__INSTRUCTION__: Reproduce the material line for line, beginning at the line that contains "30440 to 30520" and stopping after the line that contains "How many data".

__RECORD SET__:
···
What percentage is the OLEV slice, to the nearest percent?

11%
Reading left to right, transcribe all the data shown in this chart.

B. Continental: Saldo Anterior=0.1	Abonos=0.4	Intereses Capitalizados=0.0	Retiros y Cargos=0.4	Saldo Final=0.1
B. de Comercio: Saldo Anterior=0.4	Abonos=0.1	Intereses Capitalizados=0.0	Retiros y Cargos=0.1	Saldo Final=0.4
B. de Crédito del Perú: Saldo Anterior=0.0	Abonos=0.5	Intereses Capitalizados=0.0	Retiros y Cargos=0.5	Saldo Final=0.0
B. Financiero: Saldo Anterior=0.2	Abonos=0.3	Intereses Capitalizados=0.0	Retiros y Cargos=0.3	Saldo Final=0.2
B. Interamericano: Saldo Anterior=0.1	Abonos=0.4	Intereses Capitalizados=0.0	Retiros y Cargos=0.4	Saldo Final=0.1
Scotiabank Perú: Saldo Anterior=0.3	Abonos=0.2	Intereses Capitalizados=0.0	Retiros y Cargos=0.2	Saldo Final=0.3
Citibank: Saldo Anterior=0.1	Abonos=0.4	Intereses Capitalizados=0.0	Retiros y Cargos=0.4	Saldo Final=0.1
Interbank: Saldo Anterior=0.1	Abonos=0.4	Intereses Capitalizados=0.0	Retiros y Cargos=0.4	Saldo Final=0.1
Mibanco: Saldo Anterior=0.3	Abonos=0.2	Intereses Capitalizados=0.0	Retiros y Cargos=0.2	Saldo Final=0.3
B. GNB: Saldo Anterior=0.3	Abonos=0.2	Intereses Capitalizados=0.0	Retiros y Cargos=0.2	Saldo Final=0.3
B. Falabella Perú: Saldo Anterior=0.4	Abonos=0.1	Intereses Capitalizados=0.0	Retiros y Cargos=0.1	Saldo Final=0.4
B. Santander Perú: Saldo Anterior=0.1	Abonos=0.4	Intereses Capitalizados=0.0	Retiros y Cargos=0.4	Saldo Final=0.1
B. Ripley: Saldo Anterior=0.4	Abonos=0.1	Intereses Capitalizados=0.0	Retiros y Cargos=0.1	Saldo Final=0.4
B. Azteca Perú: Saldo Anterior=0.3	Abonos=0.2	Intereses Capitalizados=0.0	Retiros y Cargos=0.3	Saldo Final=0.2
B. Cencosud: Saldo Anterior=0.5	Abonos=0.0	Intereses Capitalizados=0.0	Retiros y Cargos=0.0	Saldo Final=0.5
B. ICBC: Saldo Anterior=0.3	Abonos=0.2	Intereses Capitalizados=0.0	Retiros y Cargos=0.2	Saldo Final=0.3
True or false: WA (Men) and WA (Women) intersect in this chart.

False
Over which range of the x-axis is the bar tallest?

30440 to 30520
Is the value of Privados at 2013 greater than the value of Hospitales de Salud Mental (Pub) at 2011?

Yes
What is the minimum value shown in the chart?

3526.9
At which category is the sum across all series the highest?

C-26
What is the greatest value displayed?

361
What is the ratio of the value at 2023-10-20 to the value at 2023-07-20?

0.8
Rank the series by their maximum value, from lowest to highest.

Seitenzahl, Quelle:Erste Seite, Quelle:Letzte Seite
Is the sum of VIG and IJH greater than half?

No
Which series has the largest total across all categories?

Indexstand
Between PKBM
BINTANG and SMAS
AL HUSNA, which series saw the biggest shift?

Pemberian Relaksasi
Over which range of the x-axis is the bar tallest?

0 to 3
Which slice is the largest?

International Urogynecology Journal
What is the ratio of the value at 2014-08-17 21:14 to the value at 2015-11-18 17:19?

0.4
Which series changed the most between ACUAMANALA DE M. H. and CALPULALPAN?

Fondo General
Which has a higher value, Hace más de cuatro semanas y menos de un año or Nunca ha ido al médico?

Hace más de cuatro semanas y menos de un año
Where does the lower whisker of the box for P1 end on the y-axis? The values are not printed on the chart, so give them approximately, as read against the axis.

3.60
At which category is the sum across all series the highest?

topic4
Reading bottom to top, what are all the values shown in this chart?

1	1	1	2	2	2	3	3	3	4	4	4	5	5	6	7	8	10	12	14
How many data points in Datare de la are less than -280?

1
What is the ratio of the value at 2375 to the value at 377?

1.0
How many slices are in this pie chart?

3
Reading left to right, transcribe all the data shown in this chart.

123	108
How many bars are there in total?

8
···
__TASK RESULT__:
30440 to 30520
Is the value of Privados at 2013 greater than the value of Hospitales de Salud Mental (Pub) at 2011?

Yes
What is the minimum value shown in the chart?

3526.9
At which category is the sum across all series the highest?

C-26
What is the greatest value displayed?

361
What is the ratio of the value at 2023-10-20 to the value at 2023-07-20?

0.8
Rank the series by their maximum value, from lowest to highest.

Seitenzahl, Quelle:Erste Seite, Quelle:Letzte Seite
Is the sum of VIG and IJH greater than half?

No
Which series has the largest total across all categories?

Indexstand
Between PKBM
BINTANG and SMAS
AL HUSNA, which series saw the biggest shift?

Pemberian Relaksasi
Over which range of the x-axis is the bar tallest?

0 to 3
Which slice is the largest?

International Urogynecology Journal
What is the ratio of the value at 2014-08-17 21:14 to the value at 2015-11-18 17:19?

0.4
Which series changed the most between ACUAMANALA DE M. H. and CALPULALPAN?

Fondo General
Which has a higher value, Hace más de cuatro semanas y menos de un año or Nunca ha ido al médico?

Hace más de cuatro semanas y menos de un año
Where does the lower whisker of the box for P1 end on the y-axis? The values are not printed on the chart, so give them approximately, as read against the axis.

3.60
At which category is the sum across all series the highest?

topic4
Reading bottom to top, what are all the values shown in this chart?

1	1	1	2	2	2	3	3	3	4	4	4	5	5	6	7	8	10	12	14
How many data points in Datare de la are less than -280?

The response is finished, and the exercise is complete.